* What you have to do *
Retype every line of the entries below word for word, with no changes.

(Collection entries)
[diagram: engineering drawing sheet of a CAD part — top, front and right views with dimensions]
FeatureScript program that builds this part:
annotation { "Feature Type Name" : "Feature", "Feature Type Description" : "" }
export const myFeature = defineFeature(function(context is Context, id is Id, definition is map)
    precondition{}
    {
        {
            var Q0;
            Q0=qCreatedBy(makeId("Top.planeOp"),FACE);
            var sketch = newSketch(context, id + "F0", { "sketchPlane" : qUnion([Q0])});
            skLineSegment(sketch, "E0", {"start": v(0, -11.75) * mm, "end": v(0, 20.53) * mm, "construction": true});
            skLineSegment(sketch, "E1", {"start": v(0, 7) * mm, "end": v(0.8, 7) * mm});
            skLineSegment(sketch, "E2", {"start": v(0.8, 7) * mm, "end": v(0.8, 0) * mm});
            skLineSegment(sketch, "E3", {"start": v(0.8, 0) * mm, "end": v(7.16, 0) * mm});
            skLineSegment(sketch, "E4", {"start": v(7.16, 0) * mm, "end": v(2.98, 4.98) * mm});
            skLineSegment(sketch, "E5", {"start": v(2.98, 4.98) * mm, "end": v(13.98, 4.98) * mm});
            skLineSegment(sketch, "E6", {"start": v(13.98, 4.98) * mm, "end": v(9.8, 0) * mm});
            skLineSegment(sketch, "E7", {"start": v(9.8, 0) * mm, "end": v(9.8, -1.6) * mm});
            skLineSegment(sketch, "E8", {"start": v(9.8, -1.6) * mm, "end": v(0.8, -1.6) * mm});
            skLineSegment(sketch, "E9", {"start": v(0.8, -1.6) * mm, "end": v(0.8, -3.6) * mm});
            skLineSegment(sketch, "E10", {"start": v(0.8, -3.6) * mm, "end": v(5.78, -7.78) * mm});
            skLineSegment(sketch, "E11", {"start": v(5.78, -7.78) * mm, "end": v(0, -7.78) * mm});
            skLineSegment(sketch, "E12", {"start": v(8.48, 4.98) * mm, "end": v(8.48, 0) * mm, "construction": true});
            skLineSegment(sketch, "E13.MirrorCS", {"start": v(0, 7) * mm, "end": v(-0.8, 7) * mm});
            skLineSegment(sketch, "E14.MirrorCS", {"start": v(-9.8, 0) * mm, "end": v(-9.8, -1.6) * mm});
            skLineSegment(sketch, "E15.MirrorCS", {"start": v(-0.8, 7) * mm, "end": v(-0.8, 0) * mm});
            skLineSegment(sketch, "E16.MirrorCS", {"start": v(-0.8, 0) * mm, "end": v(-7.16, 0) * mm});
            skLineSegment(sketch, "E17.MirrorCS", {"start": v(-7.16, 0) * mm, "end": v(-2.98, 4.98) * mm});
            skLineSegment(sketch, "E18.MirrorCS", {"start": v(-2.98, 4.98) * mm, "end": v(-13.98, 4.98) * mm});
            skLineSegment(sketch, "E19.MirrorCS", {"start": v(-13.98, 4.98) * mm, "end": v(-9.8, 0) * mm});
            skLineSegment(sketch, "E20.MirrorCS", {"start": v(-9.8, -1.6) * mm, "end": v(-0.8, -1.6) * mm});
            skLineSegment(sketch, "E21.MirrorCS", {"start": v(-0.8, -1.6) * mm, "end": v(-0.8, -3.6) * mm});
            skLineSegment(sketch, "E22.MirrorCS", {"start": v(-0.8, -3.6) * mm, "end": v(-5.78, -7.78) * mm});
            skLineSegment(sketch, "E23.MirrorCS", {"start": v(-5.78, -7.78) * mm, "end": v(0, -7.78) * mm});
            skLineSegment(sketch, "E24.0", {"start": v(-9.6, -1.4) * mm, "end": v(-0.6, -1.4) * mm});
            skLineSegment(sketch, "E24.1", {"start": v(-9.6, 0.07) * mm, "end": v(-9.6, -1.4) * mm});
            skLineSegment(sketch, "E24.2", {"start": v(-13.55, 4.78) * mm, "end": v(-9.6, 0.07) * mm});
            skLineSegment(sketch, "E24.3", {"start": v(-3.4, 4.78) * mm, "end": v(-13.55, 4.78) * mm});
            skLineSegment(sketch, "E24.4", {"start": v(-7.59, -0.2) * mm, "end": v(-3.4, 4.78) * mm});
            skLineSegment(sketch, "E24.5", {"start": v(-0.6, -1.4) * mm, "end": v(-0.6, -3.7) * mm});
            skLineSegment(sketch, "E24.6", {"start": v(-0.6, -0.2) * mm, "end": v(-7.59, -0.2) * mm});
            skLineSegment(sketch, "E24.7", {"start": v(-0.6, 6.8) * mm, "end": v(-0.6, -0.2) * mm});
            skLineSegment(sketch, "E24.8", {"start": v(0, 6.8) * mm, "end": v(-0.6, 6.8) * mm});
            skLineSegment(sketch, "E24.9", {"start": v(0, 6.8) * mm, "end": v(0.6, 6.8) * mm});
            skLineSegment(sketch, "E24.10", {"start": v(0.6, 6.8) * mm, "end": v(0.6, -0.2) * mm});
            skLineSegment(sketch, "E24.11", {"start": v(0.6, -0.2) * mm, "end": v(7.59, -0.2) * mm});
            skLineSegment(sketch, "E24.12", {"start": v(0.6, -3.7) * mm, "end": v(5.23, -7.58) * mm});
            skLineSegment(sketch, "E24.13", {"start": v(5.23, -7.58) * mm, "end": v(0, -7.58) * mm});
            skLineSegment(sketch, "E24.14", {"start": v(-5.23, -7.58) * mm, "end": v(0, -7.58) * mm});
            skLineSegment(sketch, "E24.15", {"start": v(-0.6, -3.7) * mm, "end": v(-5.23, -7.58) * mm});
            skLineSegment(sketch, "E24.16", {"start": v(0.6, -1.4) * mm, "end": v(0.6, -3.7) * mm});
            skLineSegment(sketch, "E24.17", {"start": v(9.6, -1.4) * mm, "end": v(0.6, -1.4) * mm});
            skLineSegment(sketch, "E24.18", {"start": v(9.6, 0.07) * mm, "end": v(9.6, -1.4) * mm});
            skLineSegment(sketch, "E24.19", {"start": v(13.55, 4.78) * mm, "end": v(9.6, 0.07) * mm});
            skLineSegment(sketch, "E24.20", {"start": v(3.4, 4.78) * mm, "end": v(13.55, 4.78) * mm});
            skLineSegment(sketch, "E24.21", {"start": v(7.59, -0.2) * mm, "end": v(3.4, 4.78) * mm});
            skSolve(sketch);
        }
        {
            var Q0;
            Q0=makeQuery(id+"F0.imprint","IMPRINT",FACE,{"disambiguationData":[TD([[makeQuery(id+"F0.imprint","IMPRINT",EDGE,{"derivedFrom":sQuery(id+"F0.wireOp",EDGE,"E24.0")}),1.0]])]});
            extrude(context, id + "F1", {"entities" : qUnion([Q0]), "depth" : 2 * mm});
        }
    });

* Solution to the exercise *
[diagram: engineering drawing sheet of a CAD part — top, front and right views with dimensions]
FeatureScript program that builds this part:
annotation { "Feature Type Name" : "Feature", "Feature Type Description" : "" }
export const myFeature = defineFeature(function(context is Context, id is Id, definition is map)
    precondition{}
    {
        {
            var Q0;
            Q0=qCreatedBy(makeId("Top.planeOp"),FACE);
            var sketch = newSketch(context, id + "F0", { "sketchPlane" : qUnion([Q0])});
            skLineSegment(sketch, "E0", {"start": v(0, -11.75) * mm, "end": v(0, 20.53) * mm, "construction": true});
            skLineSegment(sketch, "E1", {"start": v(0, 7) * mm, "end": v(0.8, 7) * mm});
            skLineSegment(sketch, "E2", {"start": v(0.8, 7) * mm, "end": v(0.8, 0) * mm});
            skLineSegment(sketch, "E3", {"start": v(0.8, 0) * mm, "end": v(7.16, 0) * mm});
            skLineSegment(sketch, "E4", {"start": v(7.16, 0) * mm, "end": v(2.98, 4.98) * mm});
            skLineSegment(sketch, "E5", {"start": v(2.98, 4.98) * mm, "end": v(13.98, 4.98) * mm});
            skLineSegment(sketch, "E6", {"start": v(13.98, 4.98) * mm, "end": v(9.8, 0) * mm});
            skLineSegment(sketch, "E7", {"start": v(9.8, 0) * mm, "end": v(9.8, -1.6) * mm});
            skLineSegment(sketch, "E8", {"start": v(9.8, -1.6) * mm, "end": v(0.8, -1.6) * mm});
            skLineSegment(sketch, "E9", {"start": v(0.8, -1.6) * mm, "end": v(0.8, -3.6) * mm});
            skLineSegment(sketch, "E10", {"start": v(0.8, -3.6) * mm, "end": v(5.78, -7.78) * mm});
            skLineSegment(sketch, "E11", {"start": v(5.78, -7.78) * mm, "end": v(0, -7.78) * mm});
            skLineSegment(sketch, "E12", {"start": v(8.48, 4.98) * mm, "end": v(8.48, 0) * mm, "construction": true});
            skLineSegment(sketch, "E13.MirrorCS", {"start": v(0, 7) * mm, "end": v(-0.8, 7) * mm});
            skLineSegment(sketch, "E14.MirrorCS", {"start": v(-9.8, 0) * mm, "end": v(-9.8, -1.6) * mm});
            skLineSegment(sketch, "E15.MirrorCS", {"start": v(-0.8, 7) * mm, "end": v(-0.8, 0) * mm});
            skLineSegment(sketch, "E16.MirrorCS", {"start": v(-0.8, 0) * mm, "end": v(-7.16, 0) * mm});
            skLineSegment(sketch, "E17.MirrorCS", {"start": v(-7.16, 0) * mm, "end": v(-2.98, 4.98) * mm});
            skLineSegment(sketch, "E18.MirrorCS", {"start": v(-2.98, 4.98) * mm, "end": v(-13.98, 4.98) * mm});
            skLineSegment(sketch, "E19.MirrorCS", {"start": v(-13.98, 4.98) * mm, "end": v(-9.8, 0) * mm});
            skLineSegment(sketch, "E20.MirrorCS", {"start": v(-9.8, -1.6) * mm, "end": v(-0.8, -1.6) * mm});
            skLineSegment(sketch, "E21.MirrorCS", {"start": v(-0.8, -1.6) * mm, "end": v(-0.8, -3.6) * mm});
            skLineSegment(sketch, "E22.MirrorCS", {"start": v(-0.8, -3.6) * mm, "end": v(-5.78, -7.78) * mm});
            skLineSegment(sketch, "E23.MirrorCS", {"start": v(-5.78, -7.78) * mm, "end": v(0, -7.78) * mm});
            skLineSegment(sketch, "E24.0", {"start": v(-9.6, -1.4) * mm, "end": v(-0.6, -1.4) * mm});
            skLineSegment(sketch, "E24.1", {"start": v(-9.6, 0.07) * mm, "end": v(-9.6, -1.4) * mm});
            skLineSegment(sketch, "E24.2", {"start": v(-13.55, 4.78) * mm, "end": v(-9.6, 0.07) * mm});
            skLineSegment(sketch, "E24.3", {"start": v(-3.4, 4.78) * mm, "end": v(-13.55, 4.78) * mm});
            skLineSegment(sketch, "E24.4", {"start": v(-7.59, -0.2) * mm, "end": v(-3.4, 4.78) * mm});
            skLineSegment(sketch, "E24.5", {"start": v(-0.6, -1.4) * mm, "end": v(-0.6, -3.7) * mm});
            skLineSegment(sketch, "E24.6", {"start": v(-0.6, -0.2) * mm, "end": v(-7.59, -0.2) * mm});
            skLineSegment(sketch, "E24.7", {"start": v(-0.6, 6.8) * mm, "end": v(-0.6, -0.2) * mm});
            skLineSegment(sketch, "E24.8", {"start": v(0, 6.8) * mm, "end": v(-0.6, 6.8) * mm});
            skLineSegment(sketch, "E24.9", {"start": v(0, 6.8) * mm, "end": v(0.6, 6.8) * mm});
            skLineSegment(sketch, "E24.10", {"start": v(0.6, 6.8) * mm, "end": v(0.6, -0.2) * mm});
            skLineSegment(sketch, "E24.11", {"start": v(0.6, -0.2) * mm, "end": v(7.59, -0.2) * mm});
            skLineSegment(sketch, "E24.12", {"start": v(0.6, -3.7) * mm, "end": v(5.23, -7.58) * mm});
            skLineSegment(sketch, "E24.13", {"start": v(5.23, -7.58) * mm, "end": v(0, -7.58) * mm});
            skLineSegment(sketch, "E24.14", {"start": v(-5.23, -7.58) * mm, "end": v(0, -7.58) * mm});
            skLineSegment(sketch, "E24.15", {"start": v(-0.6, -3.7) * mm, "end": v(-5.23, -7.58) * mm});
            skLineSegment(sketch, "E24.16", {"start": v(0.6, -1.4) * mm, "end": v(0.6, -3.7) * mm});
            skLineSegment(sketch, "E24.17", {"start": v(9.6, -1.4) * mm, "end": v(0.6, -1.4) * mm});
            skLineSegment(sketch, "E24.18", {"start": v(9.6, 0.07) * mm, "end": v(9.6, -1.4) * mm});
            skLineSegment(sketch, "E24.19", {"start": v(13.55, 4.78) * mm, "end": v(9.6, 0.07) * mm});
            skLineSegment(sketch, "E24.20", {"start": v(3.4, 4.78) * mm, "end": v(13.55, 4.78) * mm});
            skLineSegment(sketch, "E24.21", {"start": v(7.59, -0.2) * mm, "end": v(3.4, 4.78) * mm});
            skSolve(sketch);
        }
        {
            var Q0;
            Q0=makeQuery(id+"F0.imprint","IMPRINT",FACE,{"disambiguationData":[TD([[makeQuery(id+"F0.imprint","IMPRINT",EDGE,{"derivedFrom":sQuery(id+"F0.wireOp",EDGE,"E24.0")}),1.0]])]});
            extrude(context, id + "F1", {"entities" : qUnion([Q0]), "depth" : 2 * mm});
        }
    });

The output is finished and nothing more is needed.